Extend the methods passage on identifying HIV-1 superinfections, starting right after its last sentence.

- Exercise text -
┄┄┄┄┄┄┄┄┄┄

Data availability is described in Supplementary Appendix 1.

Phylogeny Reconstruction

We built a phylogeny using an in-house pipeline. In brief, for the initial screen, all SHCS sequences were quality checked, that is, filtered for length (PR ≥250 bp, RT ≥500 bp) and duplicates. They were aligned (Supplementary Appendix 2) to HIV-1 HXB2 pol gene (GenBank accession number: K03455.1, nt 2253–3870) and known drug resistance mutations from the Stanford HIV DRDB and the International Antiviral Society–USA were removed from the alignment. The sequences were trimmed and the phylogeny was reconstructed with 2 different tools (Supplementary Appendix 2). For the validation analyses we used the same process on different genomic area of interest in the near-full-length HIV-1 consensuses.

Identification of Potential HIV-1 Superinfections

We used 2 criteria on SHCS participants with ≥2 longitudinal (ie, different time points) HIV-1 partial pol sequences: first, the within-individual maximal patristic distance, obtained by calculating the pairwise patristic distance from the individual’s longitudinal sequences (Supplementary Appendix 2 for R functions); second, the cluster size, that is, the number of sequences in the smallest subtree containing all the longitudinal sequences from an individual’s most recent common ancestor (MRCA). For superinfection, this cluster in nonmonophyletic containing all sequences of the focal patients as well as other SHCS sequences. Thus, to identify potential HIV-1 superinfection, we chose the thresholds of ≥0.05 and ≥20 for within-individual maximum patristic genetic distance and per individual smallest cluster size. Respectively, we tested the sensitivity of these combined thresholds by varying them from ≥0.01 to ≥0.1 (patristic distance) and from ≥5 to ≥250 (smallest cluster size).

We define the estimated time of HIV-1 superinfection for each individual, as the time point with the highest maximal patristic distance. This time point is the most distant to the other time points, thus provides the strongest evidence for HIV-1 superinfection.

Categorization of the Potential HIV-1 Superinfections

To assess the likelihood of HIV-1 superinfection regarding sample misidentification, we categorized the topology of the smallest subtree of SHCS participants with ≥2 longitudinal sequences (See Results, Supplementary Appendix 2 for R functions used). In individuals’ smallest tree, each time point was alternatively removed from the phylogeny, a new MRCA and smallest cluster size from it was calculated for the remaining time points. Category 1 cases only have 2 longitudinal HIV-1 partial pol sequences, distant in the phylogeny, and so no new MRCA was found by dropping one or the other sequence. Category 2 cases have >2 longitudinal sequences. One of the new smallest cluster sizes was smaller than the total number of longitudinal sequences in the phylogeny, for the focal individual. Meaning, all time points except one, cluster together in the phylogeny. Category 3 cases also have >2 longitudinal sequences but a different tree topology. Every new smallest cluster size remained larger than the total number of an individual’s longitudinal sequences used in the phylogeny. Meaning, several sequences from the same individual cluster together away from the others in the phylogeny.

┄┄┄┄┄┄┄┄┄┄

(Items from a data source)

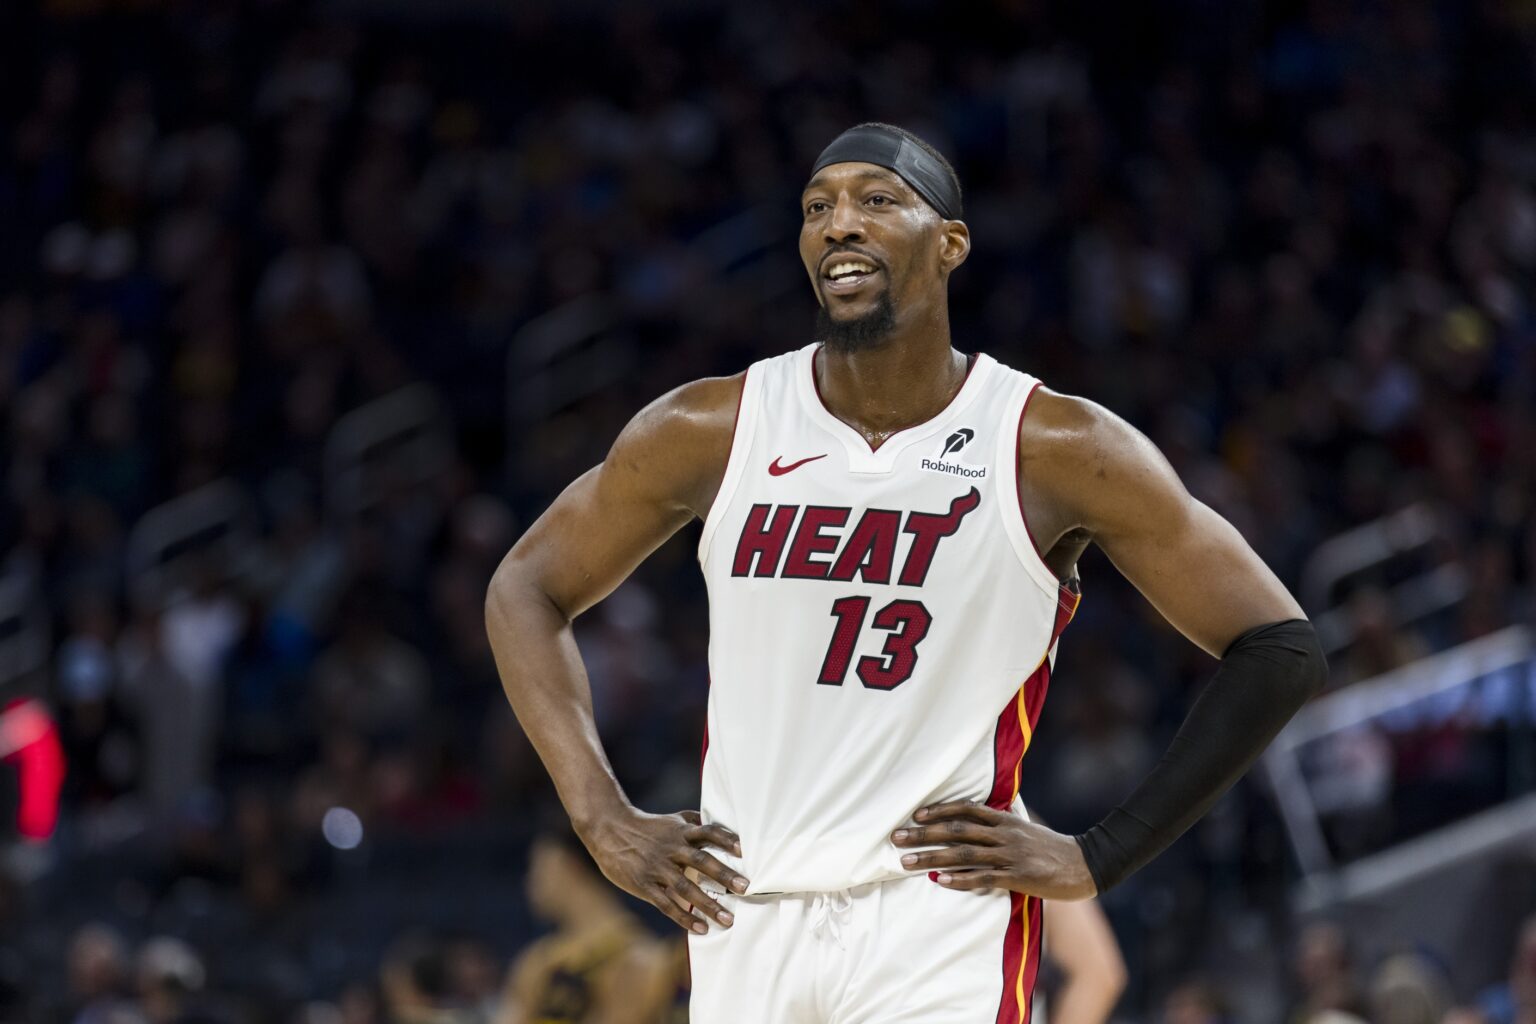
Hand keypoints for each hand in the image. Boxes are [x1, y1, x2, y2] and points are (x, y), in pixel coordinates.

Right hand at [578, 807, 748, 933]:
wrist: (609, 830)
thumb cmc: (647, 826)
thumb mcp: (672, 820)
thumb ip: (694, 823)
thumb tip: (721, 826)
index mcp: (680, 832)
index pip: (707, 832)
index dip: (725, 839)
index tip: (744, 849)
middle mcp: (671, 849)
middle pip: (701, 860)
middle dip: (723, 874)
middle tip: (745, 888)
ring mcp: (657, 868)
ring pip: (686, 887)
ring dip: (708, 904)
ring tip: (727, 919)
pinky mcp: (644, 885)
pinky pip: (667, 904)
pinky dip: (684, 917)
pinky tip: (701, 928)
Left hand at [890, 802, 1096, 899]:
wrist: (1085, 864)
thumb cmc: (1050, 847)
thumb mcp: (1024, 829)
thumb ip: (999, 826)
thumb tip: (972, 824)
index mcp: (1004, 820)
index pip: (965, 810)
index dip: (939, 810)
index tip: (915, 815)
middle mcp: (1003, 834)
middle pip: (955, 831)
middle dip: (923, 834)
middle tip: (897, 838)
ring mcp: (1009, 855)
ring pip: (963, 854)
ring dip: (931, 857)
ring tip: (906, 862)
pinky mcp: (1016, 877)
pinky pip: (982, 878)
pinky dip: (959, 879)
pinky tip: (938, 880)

┄┄┄┄┄┄┄┄┄┄

- Response area -
Retrospective Sequencing of Near-Full-Length HIV-1 Genomes

To validate potential HIV-1 superinfections, we performed next-generation sequencing (NGS) of the near-full-length HIV-1 genome. Given the limitations of NGS at low VLs, we only used plasma samples with VL ≥5000 copies/mL. HIV-1 RNA isolation, complementary DNA synthesis, and PCR amplification were performed from individuals’ longitudinal plasma samples, with 4 overlapping fragments across HIV-1 genome amplified, combined, and NGS with Illumina Mi-Seq (detailed in Supplementary Appendix 3 and Supplementary Table 6).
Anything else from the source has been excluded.